Graham: There are various different scenes in Glasgow as a result of there being so many venues and all tastes are catered for, I suppose. Most of our friends here are people in bands although none of them sound particularly alike. We're friends with people from Shitdisco, no-wavey noisey assailants Park Attack, the 11-piece band How to Swim who sound like something between Nick Cave and the Arcade Fire, and more, and you can often see these folk at the same shows.

There is a big metal scene and a big mod scene here, but the thing about those lot is they don't like to stray from that style. Our group of friends, and the bands we like, are typified by an attitude of non-conformity in a city that has way too many bands that keep going over way too familiar styles and that cling to the very idea of a 'scene'.

SXP: There’s a strong Postcard – and especially Orange Juice – feel about your music. What are your feelings about the label and that band? And (if you accept that comparison), with so many bands influenced by the post-punk era these days, how do you keep your sound fresh and not old-fashioned?

Graham: We love Postcard records and all the bands Alan Horne put out on his imprint, so of course we see it as a compliment when comparisons like that are made.

I'm sure people will start finding other reference points when they hear more of our music though, and the Orange Juice thing won’t stick for very long.

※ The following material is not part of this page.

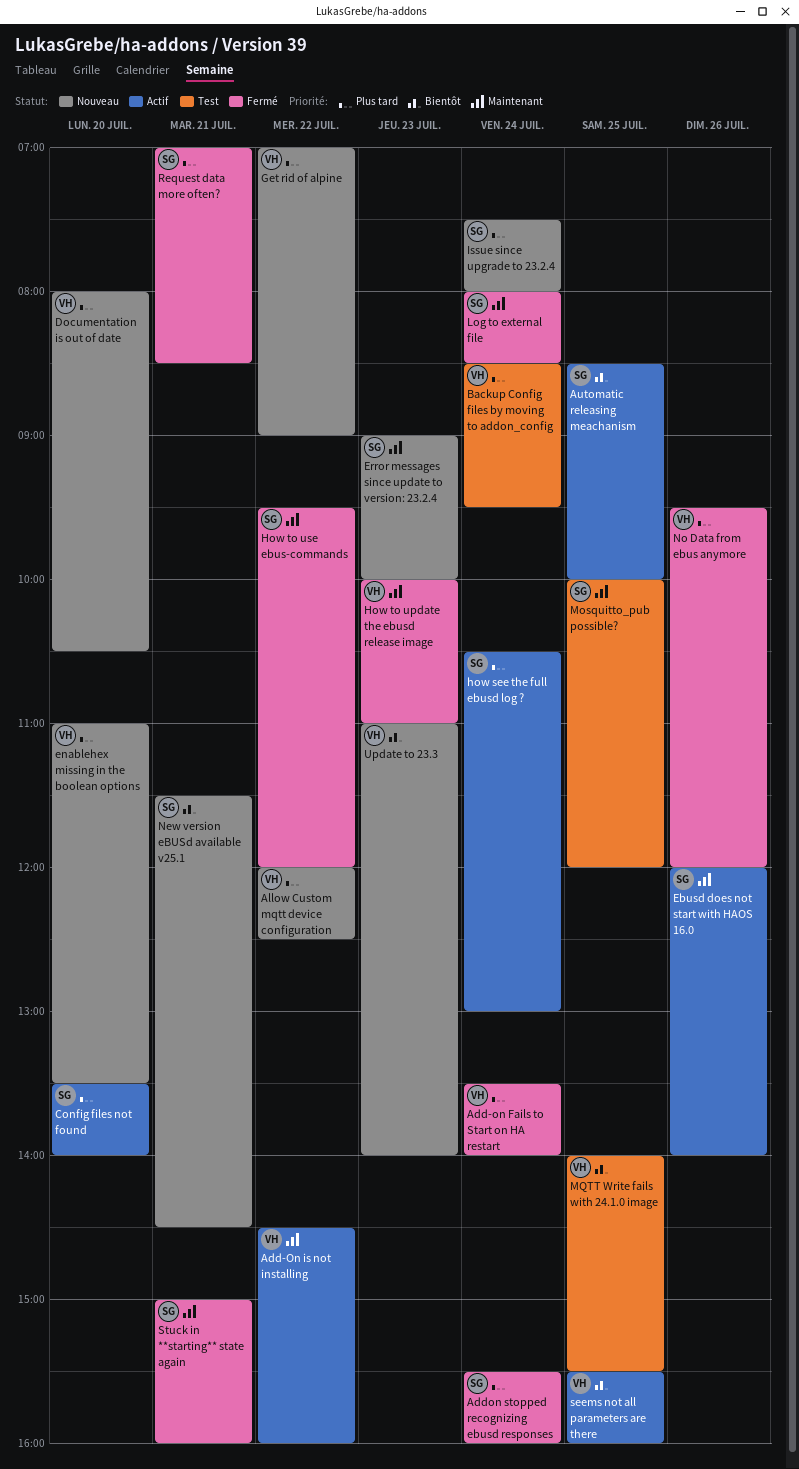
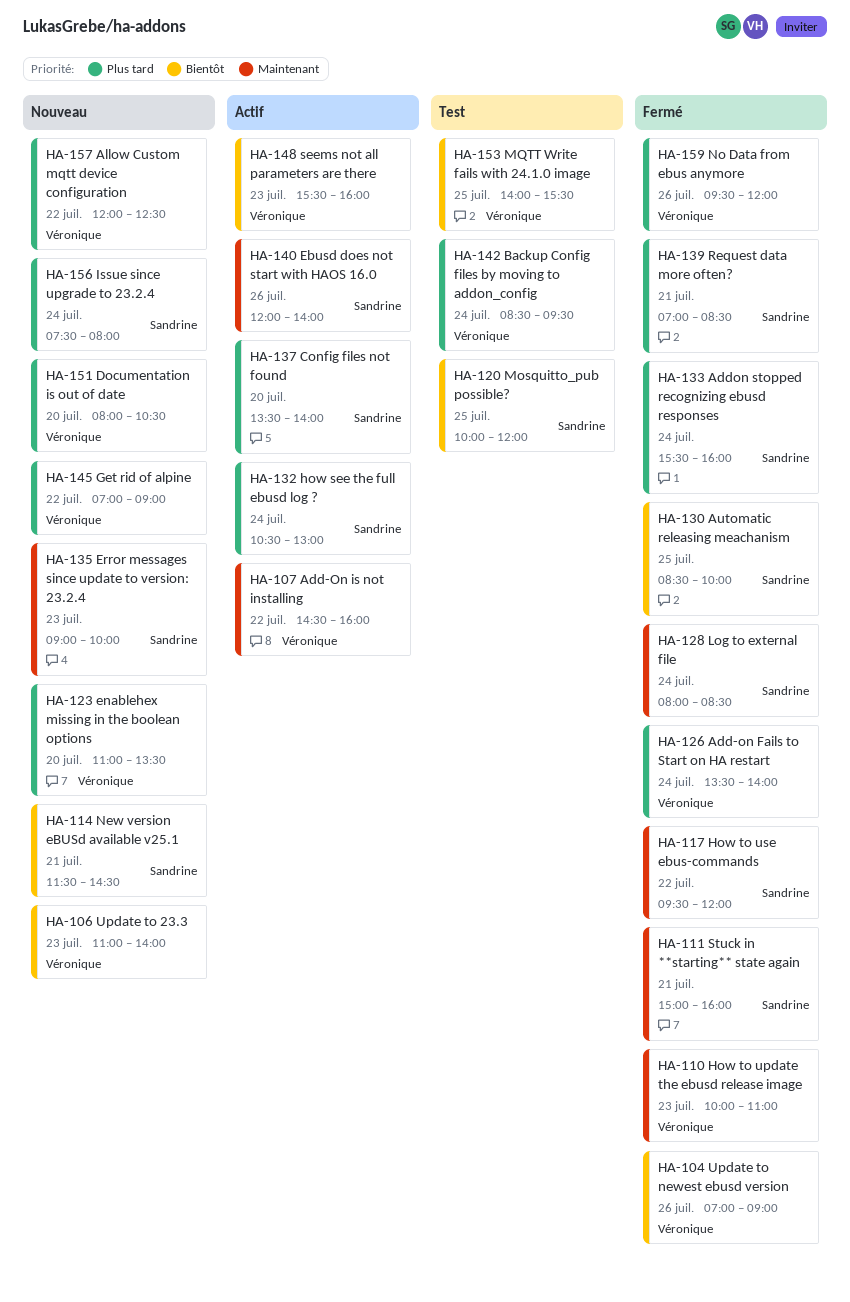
Automatic releasing meachanism, status: Actif -> Fermé
Mosquitto_pub possible?, priority: Maintenant -> Bientôt
seems not all parameters are there, day: Jul 25 -> Jul 23
Update to newest ebusd version: none -> present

As regards keeping our sound fresh, I guess it's just a matter of loving what we do and getting off on a lot of different music. It can't be very interesting to be in a band that just wants to sound like a carbon copy of Gang of Four or the Fire Engines or anyone else for that matter. It'd just be too limiting.

SXP: When I saw you in Hackney, you had a fantastic look: Darren especially looked the early 80s part with his cardy and quiff. How serious do you take the look?

Graham: Thanks! We love hunting out bargain-price secondhand gear wherever we go, and that's just an aspect of our personalities. It's nothing we take too seriously, clothes are just fun. We're not sloppy dressers on the street, and we're exactly the same on stage.

SXP: Your single is about to come out on Creeping Bent. What else can we expect from Bricolage – more singles and then an album?

Graham: It was a one-off single on Creeping Bent. There's talk of a US tour later on in the year or early next year with our friends Voxtrot from Texas, and we are doing a mini-tour of well, London, with one show in Nottingham very soon (please check myspace for details). There will be plenty other British shows coming up after that, and we plan to record an album very soon.

SXP: Every band has a guilty secret (fave band Dire Straits, first gig attended Westlife sort of thing). What is Bricolage's guiltiest secret?

Graham: Colin had a theme tune of sorts bestowed upon him when he worked in a bar in Glasgow. The song was Atomic Kitten's very first single, Right Now, back before they became famous. He insists that the original early version is a raunchy pop classic.